> Qué se pide:
Enumera los partidos políticos que, según el texto sobre el pacto educativo, firmaron el acuerdo anunciado a finales de 2016.

> Texto de estudio:
################
Porque si hay algo de qué hablar en este nuevo inicio de curso es, precisamente, de lo que no se habla. De ese gran pacto por la educación que, a finales de 2016, se anunciaba como el bálsamo de Fierabrás y que prometía la «sustitución» de la LOMCE, tras llegar a un acuerdo firmado por PP, PSOE y Ciudadanos. Un pacto del que nunca más se supo; un pacto que, en parte, facilitó la investidura de Mariano Rajoy como presidente del Gobierno y que, en principio, era la base de un proyecto de Ley Básica de Educación, cuyo principal objetivo no era otro que garantizar la estabilidad de los programas educativos en este país. Seis meses, dijeron, –aunque lo del tiempo es tan relativo– serían suficientes para llegar a un consenso. Seis meses, que luego fueron ocho, y que nos han traído, casi un año después, al mismo punto sin retorno, y con la misma ley, parcheada y remedada a gusto de cada comunidad autonómica.

Y así, quedó nuevamente demostrado que el gran pacto por la educación no era más que una maniobra, una excusa; que el problema educativo en este país no les importa absolutamente nada, y que estos políticos son, como nos decían las maestras de pequeños, «la peor clase que hemos tenido jamás».

La Ley Wert no solo sigue en vigor, sino que, además permite, que por sus costuras mal hilvanadas, el sistema educativo español se deshilache. De las temidas reválidas, que luego no fueron tanto, a la implantación de una segunda lengua extranjera cuando nuestros hijos tienen problemas, cada vez más graves, de comprensión en su propia lengua; de la gratuidad de libros de texto, a la eliminación de los exámenes de septiembre, o a la modificación del calendario escolar, cada comunidad autónoma ha hecho de su capa un sayo, que lejos de buscar puntos de unión, se empeña en diferenciarse cada vez más. Hasta 25 versiones distintas de un mismo libro de texto nos separan.
################
[Datos registrados]

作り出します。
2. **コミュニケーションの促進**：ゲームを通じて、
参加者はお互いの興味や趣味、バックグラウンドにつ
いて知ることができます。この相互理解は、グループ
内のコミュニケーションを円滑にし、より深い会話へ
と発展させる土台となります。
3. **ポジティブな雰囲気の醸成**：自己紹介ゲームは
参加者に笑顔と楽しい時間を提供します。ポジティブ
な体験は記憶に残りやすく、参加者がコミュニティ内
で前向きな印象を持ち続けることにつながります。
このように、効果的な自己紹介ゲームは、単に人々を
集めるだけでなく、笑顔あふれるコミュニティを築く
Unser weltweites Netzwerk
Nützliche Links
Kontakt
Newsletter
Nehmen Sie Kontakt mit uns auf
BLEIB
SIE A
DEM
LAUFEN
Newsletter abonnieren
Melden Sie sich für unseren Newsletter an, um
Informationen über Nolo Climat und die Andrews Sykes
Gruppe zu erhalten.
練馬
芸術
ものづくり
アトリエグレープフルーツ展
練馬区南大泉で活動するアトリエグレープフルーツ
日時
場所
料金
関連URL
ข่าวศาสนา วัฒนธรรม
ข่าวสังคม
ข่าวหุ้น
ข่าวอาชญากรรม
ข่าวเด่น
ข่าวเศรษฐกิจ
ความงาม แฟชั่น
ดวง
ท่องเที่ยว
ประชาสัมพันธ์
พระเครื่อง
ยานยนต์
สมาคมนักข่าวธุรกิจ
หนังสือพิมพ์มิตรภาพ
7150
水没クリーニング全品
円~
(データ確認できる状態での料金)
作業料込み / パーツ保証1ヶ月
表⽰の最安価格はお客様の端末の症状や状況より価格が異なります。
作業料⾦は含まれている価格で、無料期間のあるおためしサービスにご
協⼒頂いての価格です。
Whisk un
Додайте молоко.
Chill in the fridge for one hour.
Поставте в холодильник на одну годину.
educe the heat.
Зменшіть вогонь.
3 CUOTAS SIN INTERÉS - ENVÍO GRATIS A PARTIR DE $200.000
################
> Solución:
PP, PSOE y Ciudadanos.